Father’s Day 2011 has me far away from my family. My parents are in South Florida. I am on a night flight from Salt Lake City, Utah to my home in Los Angeles.
At some point there will be a phone call. It will be short, because my dad is a man of few words on the telephone. I think he gets that from his father. I remember calling my grandfather once a week, usually on a Tuesday.
The conversation consisted of “How are you feeling?,” How is the weather?,” and “I love you.” Yet as much as he disliked talking on the telephone, he would worry if I did not call.
Like my grandfather, my dad has had a hard life. He entered this world under nightmarish circumstances. His health has never been good. My mom insists that there was a time when my dad was a happy, healthy man brimming with optimism. I do not remember those days.
It is tough to be optimistic about life when you can’t be healthy. He sometimes coughs constantly. The doctors could never figure out why.
Despite having open heart surgery twice, all he wanted out of life was to be able to enjoy his fishing and read his books. Now his eyesight is not so good, and once again the doctors cannot seem to be able to figure out what is wrong. To not be able to read a book for him is tough. He can still go fishing, but when the weather is bad he cannot do that.
I worry because I remember how it ended for my grandfather. My grandfather lived until age 100. I saw him three months before he died. He was fine. What did him in was a brutally cold weather in New York in 2004. His one pleasure was sitting outside with his friends in the park. Yet that one cold winter prevented him from going outside. With nothing to do, and unable to leave the apartment, dementia set in.
My father does not have dementia. He has a sharp mind. Yet he is not 100. He is only 70. Yet it is so incredibly frustrating to be alive but unable to do things.
He has his hearing and his arms and legs. I just hope the doctors fix his eyes. I had laser surgery and my eyes are better than ever. Yet his are worse than ever. I wish I could share my newfound sight with him.
In some ways my dad is one of the luckiest men on Earth. He has things some people never have in this world.
He has been married to my mom for 46 years. They are very happy together. Their closest friends are my de facto aunt and uncle, and that friendship has also been several decades.
My dad has so many people who care about him. So did my grandfather.
My dad would really like to see me married with kids, and I certainly would like that. Yet I am at peace with this not occurring. He is not.
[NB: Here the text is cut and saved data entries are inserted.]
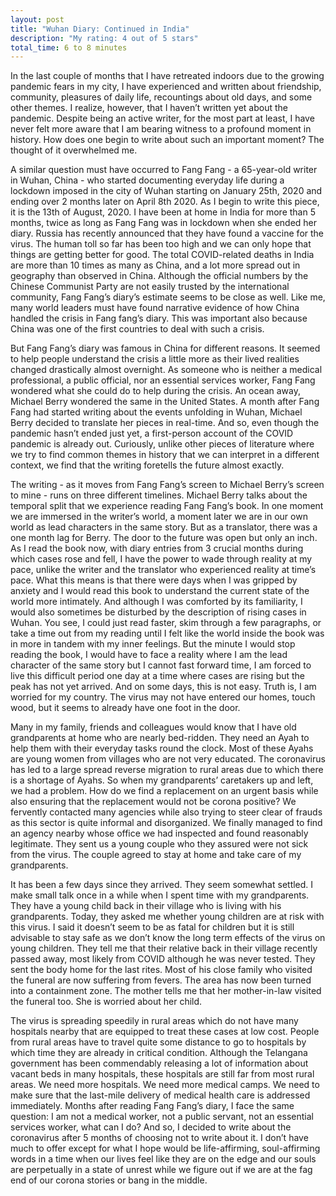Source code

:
 ```yaml
---
layout: post
title: "Wuhan Diary: Continued in India"
description: "My rating: 4 out of 5 stars"
total_time: 6 to 8 minutes
---
```



In the last couple of months that I have retreated indoors due to the growing pandemic fears in my city, I have experienced and written about friendship, community, pleasures of daily life, recountings about old days, and some other themes. I realize, however, that I haven’t written yet about the pandemic. Despite being an active writer, for the most part at least, I have never felt more aware that I am bearing witness to a profound moment in history. How does one begin to write about such an important moment? The thought of it overwhelmed me. 

A similar question must have occurred to Fang Fang - a 65-year-old writer in Wuhan, China - who started documenting everyday life during a lockdown imposed in the city of Wuhan starting on January 25th, 2020 and ending over 2 months later on April 8th 2020. As I begin to write this piece, it is the 13th of August, 2020. I have been at home in India for more than 5 months, twice as long as Fang Fang was in lockdown when she ended her diary. Russia has recently announced that they have found a vaccine for the virus. The human toll so far has been too high and we can only hope that things are getting better for good. The total COVID-related deaths in India are more than 10 times as many as China, and a lot more spread out in geography than observed in China. Although the official numbers by the Chinese Communist Party are not easily trusted by the international community, Fang Fang’s diary’s estimate seems to be close as well. Like me, many world leaders must have found narrative evidence of how China handled the crisis in Fang fang’s diary. This was important also because China was one of the first countries to deal with such a crisis.

But Fang Fang’s diary was famous in China for different reasons. It seemed to help people understand the crisis a little more as their lived realities changed drastically almost overnight. As someone who is neither a medical professional, a public official, nor an essential services worker, Fang Fang wondered what she could do to help during the crisis. An ocean away, Michael Berry wondered the same in the United States. A month after Fang Fang had started writing about the events unfolding in Wuhan, Michael Berry decided to translate her pieces in real-time. And so, even though the pandemic hasn’t ended just yet, a first-person account of the COVID pandemic is already out. Curiously, unlike other pieces of literature where we try to find common themes in history that we can interpret in a different context, we find that the writing foretells the future almost exactly. 

The writing - as it moves from Fang Fang’s screen to Michael Berry’s screen to mine - runs on three different timelines. Michael Berry talks about the temporal split that we experience reading Fang Fang’s book. In one moment we are immersed in the writer’s world, a moment later we are in our own world as lead characters in the same story. But as a translator, there was a one month lag for Berry. The door to the future was open but only an inch. As I read the book now, with diary entries from 3 crucial months during which cases rose and fell, I have the power to wade through reality at my pace, unlike the writer and the translator who experienced reality at time’s pace. What this means is that there were days when I was gripped by anxiety and I would read this book to understand the current state of the world more intimately. And although I was comforted by its familiarity, I would also sometimes be disturbed by the description of rising cases in Wuhan. You see, I could just read faster, skim through a few paragraphs, or take a time out from my reading until I felt like the world inside the book was in more in tandem with my inner feelings. But the minute I would stop reading the book, I would have to face a reality where I am the lead character of the same story but I cannot fast forward time, I am forced to live this difficult period one day at a time where cases are rising but the peak has not yet arrived. And on some days, this is not easy. Truth is, I am worried for my country. The virus may not have entered our homes, touch wood, but it seems to already have one foot in the door. 

Many in my family, friends and colleagues would know that I have old grandparents at home who are nearly bed-ridden. They need an Ayah to help them with their everyday tasks round the clock. Most of these Ayahs are young women from villages who are not very educated. The coronavirus has led to a large spread reverse migration to rural areas due to which there is a shortage of Ayahs. So when my grandparents’ caretakers up and left, we had a problem. How do we find a replacement on an urgent basis while also ensuring that the replacement would not be corona positive? We fervently contacted many agencies while also trying to steer clear of frauds as this sector is quite informal and disorganized. We finally managed to find an agency nearby whose office we had inspected and found reasonably legitimate. They sent us a young couple who they assured were not sick from the virus. The couple agreed to stay at home and take care of my grandparents. 

It has been a few days since they arrived. They seem somewhat settled. I make small talk once in a while when I spent time with my grandparents. They have a young child back in their village who is living with his grandparents. Today, they asked me whether young children are at risk with this virus. I said it doesn’t seem to be as fatal for children but it is still advisable to stay safe as we don’t know the long term effects of the virus on young children. They tell me that their relative back in their village recently passed away, most likely from COVID although he was never tested. They sent the body home for the last rites. Most of his close family who visited the funeral are now suffering from fevers. The area has now been turned into a containment zone. The mother tells me that her mother-in-law visited the funeral too. She is worried about her child. 

The virus is spreading speedily in rural areas which do not have many hospitals nearby that are equipped to treat these cases at low cost. People from rural areas have to travel quite some distance to go to hospitals by which time they are already in critical condition. Although the Telangana government has been commendably releasing a lot of information about vacant beds in many hospitals, these hospitals are still far from most rural areas. We need more hospitals. We need more medical camps. We need to make sure that the last-mile delivery of medical health care is addressed immediately. Months after reading Fang Fang’s diary, I face the same question: I am not a medical worker, not a public servant, not an essential services worker, what can I do? And so, I decided to write about the coronavirus after 5 months of choosing not to write about it. I don’t have much to offer except for what I hope would be life-affirming, soul-affirming words in a time when our lives feel like they are on the edge and our souls are perpetually in a state of unrest while we figure out if we are at the fag end of our corona stories or bang in the middle.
It worries me that the one thing I want my dad to have…inner peace…he may never have while he is alive.
On more than one occasion he has said “my race is run.” Yet the rest of the family wants him to stay around. We just want him not to suffer so much.
Some people never know who their fathers are. Other people have distant memories. So of course I am grateful for still having my dad. I just wish something could be done to improve his quality of life.
I ask him if he is feeling better, and he says “I am not going to get better.”
I had not anticipated such a bleak train of thought on what should be a day of joy, but my Father’s Day will be spent just praying for my dad. I hope he has more good days than bad days. I just wish somehow, some way, he could just for a few moments experience what it is like to be healthy. He may never stop coughing, but at least if he could just have his eyes back to read his books, that would be something.
My mom will be with him, and that will have to be enough.
As for me, I just pray.
Dad, I love you. I wish you much better health, and much better days ahead.